Eleven sites were found to have unchanged Pb contents. Three
had slightly higher and thee slightly lower Pb levels. This is
in contrast to the findings in other countries where dramatic
decreases were found in similar circumstances (Byrd et al.,
1983).
PLANTS
Ingestion of Pb in the food is an important source of PbB as
much more Pb is absorbed via the digestive system that through
the lungs (Royal Commission, 1983). Unsuccessful attempts were
made to find contaminated edible crops in areas close to heavy
motor traffic. Table 5 shows the results obtained. The
highest Pb content found was 0.7 ug/g in unwashed lettuce
close to a very busy road. The usual legal limit for Pb in
foodstuffs is 1 ug/g, fresh weight (Codex, 1985).
TABLE 5
Lead content of crops calculated to fresh weight
Crop Pb Content (ug/g)
Maximum Minimum
Lettuce (unwashed) 0.7 0.14
Lettuce (washed) 0.4 0.07
Cabbage 0.15 0.08
Carrots 0.3 0.08
Radish 0.15 0.03
Strawberry (unwashed) 0.15 0.07
Strawberry (washed) 0.15 0.07
Orange 0.25 -
Grapefruit 0.25 -
Groundnuts 0.15 -
WATER
Drinking water in Israel is derived in about equal proportions
from Lake Kinneret (the Sea of Galilee) and from underground
sources. The Kinneret watershed is not heavily populated and
underground sources are generally covered by (alkaline)
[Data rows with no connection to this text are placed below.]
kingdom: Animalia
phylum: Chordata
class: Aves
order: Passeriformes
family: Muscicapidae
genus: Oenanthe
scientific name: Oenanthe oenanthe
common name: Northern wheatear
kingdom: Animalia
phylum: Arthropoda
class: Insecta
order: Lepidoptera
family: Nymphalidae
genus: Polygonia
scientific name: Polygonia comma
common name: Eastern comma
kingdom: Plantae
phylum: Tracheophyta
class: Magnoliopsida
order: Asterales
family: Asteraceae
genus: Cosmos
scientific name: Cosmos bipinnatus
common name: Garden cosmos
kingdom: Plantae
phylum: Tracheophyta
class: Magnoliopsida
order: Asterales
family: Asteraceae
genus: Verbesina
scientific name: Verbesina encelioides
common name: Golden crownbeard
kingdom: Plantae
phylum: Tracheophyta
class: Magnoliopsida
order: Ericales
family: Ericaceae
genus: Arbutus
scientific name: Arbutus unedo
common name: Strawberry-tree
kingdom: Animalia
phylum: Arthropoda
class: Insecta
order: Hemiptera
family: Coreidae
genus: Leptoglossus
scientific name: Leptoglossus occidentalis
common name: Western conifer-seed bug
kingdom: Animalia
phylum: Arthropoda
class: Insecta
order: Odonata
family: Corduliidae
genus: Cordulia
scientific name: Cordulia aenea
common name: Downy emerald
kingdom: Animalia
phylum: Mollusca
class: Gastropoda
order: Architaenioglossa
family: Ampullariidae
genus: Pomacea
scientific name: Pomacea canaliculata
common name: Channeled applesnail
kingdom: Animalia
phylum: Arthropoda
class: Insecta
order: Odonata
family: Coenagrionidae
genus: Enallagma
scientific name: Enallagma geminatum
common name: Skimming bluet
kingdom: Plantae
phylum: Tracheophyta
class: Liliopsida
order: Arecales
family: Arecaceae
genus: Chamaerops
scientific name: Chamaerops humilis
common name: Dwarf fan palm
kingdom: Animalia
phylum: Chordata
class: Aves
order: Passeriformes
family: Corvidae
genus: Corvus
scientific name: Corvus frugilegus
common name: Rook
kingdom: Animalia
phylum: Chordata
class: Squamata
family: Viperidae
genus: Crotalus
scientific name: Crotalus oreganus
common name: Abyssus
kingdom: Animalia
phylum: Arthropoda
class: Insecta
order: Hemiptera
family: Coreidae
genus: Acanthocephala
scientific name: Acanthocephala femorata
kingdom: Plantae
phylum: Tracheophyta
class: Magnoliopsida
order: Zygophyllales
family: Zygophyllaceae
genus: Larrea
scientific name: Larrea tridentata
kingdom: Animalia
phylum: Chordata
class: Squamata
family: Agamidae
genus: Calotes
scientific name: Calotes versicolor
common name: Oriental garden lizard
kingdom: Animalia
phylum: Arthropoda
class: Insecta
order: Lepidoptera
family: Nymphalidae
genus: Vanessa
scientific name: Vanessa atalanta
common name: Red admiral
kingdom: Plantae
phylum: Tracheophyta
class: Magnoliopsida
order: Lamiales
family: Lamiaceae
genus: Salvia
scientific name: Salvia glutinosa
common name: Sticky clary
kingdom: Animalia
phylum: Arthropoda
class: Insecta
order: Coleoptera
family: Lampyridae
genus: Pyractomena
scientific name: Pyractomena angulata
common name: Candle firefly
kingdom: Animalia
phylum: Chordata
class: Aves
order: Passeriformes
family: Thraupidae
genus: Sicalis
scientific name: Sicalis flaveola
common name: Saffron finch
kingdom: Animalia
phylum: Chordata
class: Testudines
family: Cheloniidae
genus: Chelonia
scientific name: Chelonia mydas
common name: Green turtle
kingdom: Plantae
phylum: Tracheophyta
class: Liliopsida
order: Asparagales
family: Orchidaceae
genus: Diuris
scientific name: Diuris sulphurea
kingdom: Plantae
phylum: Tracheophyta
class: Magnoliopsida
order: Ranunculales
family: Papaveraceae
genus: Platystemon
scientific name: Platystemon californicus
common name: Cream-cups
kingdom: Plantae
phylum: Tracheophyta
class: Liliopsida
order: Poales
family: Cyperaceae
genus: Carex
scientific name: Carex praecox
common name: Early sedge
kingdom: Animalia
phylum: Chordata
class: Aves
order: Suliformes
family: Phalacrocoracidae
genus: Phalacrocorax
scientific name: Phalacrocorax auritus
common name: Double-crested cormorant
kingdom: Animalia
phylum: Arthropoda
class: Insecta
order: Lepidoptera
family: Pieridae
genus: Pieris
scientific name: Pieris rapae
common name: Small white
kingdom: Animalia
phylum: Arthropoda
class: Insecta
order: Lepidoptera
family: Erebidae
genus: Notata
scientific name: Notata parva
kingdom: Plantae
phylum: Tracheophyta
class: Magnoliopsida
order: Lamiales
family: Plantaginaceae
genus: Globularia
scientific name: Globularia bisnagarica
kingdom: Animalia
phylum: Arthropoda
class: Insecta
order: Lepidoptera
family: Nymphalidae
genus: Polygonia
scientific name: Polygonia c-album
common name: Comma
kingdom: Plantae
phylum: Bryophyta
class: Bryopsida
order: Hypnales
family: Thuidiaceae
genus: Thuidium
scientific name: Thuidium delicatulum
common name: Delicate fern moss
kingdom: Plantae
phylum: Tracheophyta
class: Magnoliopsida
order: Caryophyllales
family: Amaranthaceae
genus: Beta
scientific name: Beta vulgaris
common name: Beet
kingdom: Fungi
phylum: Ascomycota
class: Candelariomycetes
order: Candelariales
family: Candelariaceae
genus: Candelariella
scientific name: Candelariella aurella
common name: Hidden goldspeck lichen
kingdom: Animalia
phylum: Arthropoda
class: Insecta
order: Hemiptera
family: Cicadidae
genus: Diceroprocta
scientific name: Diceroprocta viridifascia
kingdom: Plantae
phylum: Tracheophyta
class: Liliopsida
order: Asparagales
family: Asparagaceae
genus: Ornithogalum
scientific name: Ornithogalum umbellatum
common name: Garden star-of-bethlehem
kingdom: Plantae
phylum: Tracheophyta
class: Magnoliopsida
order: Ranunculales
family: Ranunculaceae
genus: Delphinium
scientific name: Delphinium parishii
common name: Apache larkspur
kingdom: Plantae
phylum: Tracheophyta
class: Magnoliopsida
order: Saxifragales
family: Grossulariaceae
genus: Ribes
calcareous rocks. The maximum concentration of lead found in
the Kinneret waters between 1978 and 1983 was 6 ug/litre
(Sandler et al., 1988). The lead content of wells and ground
waters is generally <10 ug/litre (Arad et al., 1984). Domestic water piping is either galvanized or plastic and it is,
therefore, not surprising that the lead content of drinking
water is generally below 10 to 20 ug/litre; the maximum
allowable amount is 50 ug/litre (Health Regs., 1989).
AIR
The concentrations of heavy metals in the air in Israel have
recently been discussed (Foner and Ganor, 1992). Values
obtained by the present author and from the literature are
summed up in Table 6.
TABLE 6
Lead in air concentrations in some cities in Israel
City Pb concn. (ug/m3) n Remarks
Max. Mean Median
1 Jerusalem - 0.21 - 74 Winter 1979
2 Jerusalem 1.2 0.5 ? - - 1977
3 Tel Aviv 2.50 1.11 8 Winter 1984
4 Tel Aviv 7.70 0.50 - - Before 1979
5 Be'ersheva 0.31 - 0.12 40 Summer 1977,
6 Arad 0.08 0.06 0.06 11 Summer 1987
Notes:
(1) Results from single sampling station near the city
centre. Refs: (Malenky et al., 1983).
(2) Ranges: City centre 1.2-0.5, suburbs 0.1-0.5. Refs:
(Richter et al., 1980).
(3) Single sampling station near the city centre. Refs:
Foner and Ganor, 1986; Ganor and Foner, 1989; Foner,
1990.
(4) Mean of geometric means from sampling stations
dispersed over the city. Refs: Donagi et al., 1979.
(5) Location not specified. Refs: Kushelevsky et al.,
1983.
(6) from 2 samplers, centrally located. Refs: Foner and
Ganor, 1992.
Comparison of air Pb concentrations in Israel with those in
the literature show that they are within the normal range
found in Europe (WHO, 1987). Concentrations in Tel Aviv in
1984 were below the Israel standard of 5 ug/m3 over 24 hours
(Air regs, 1992). The order of air Pb concentrations is Tel
Aviv > Be'er Sheva > Jerusalem > Arad which is what would be
expected from the type of traffic, climates and populations in
these towns.
CONCLUSIONS
Environmental Pb concentrations in soil, plants, water and air
in Israel are generally low. Blood Pb levels measured in the
past were considered to be low, but in the light of recent
trends, this should be reconsidered. Further information is
needed, especially in the case of children. So far there is no
evidence of a long term build-up of Pb in soils but the recent
reduction in the Pb content of petrol and the corresponding
decrease in atmospheric Pb emissions has not caused the
expected decrease in the lead content of soils.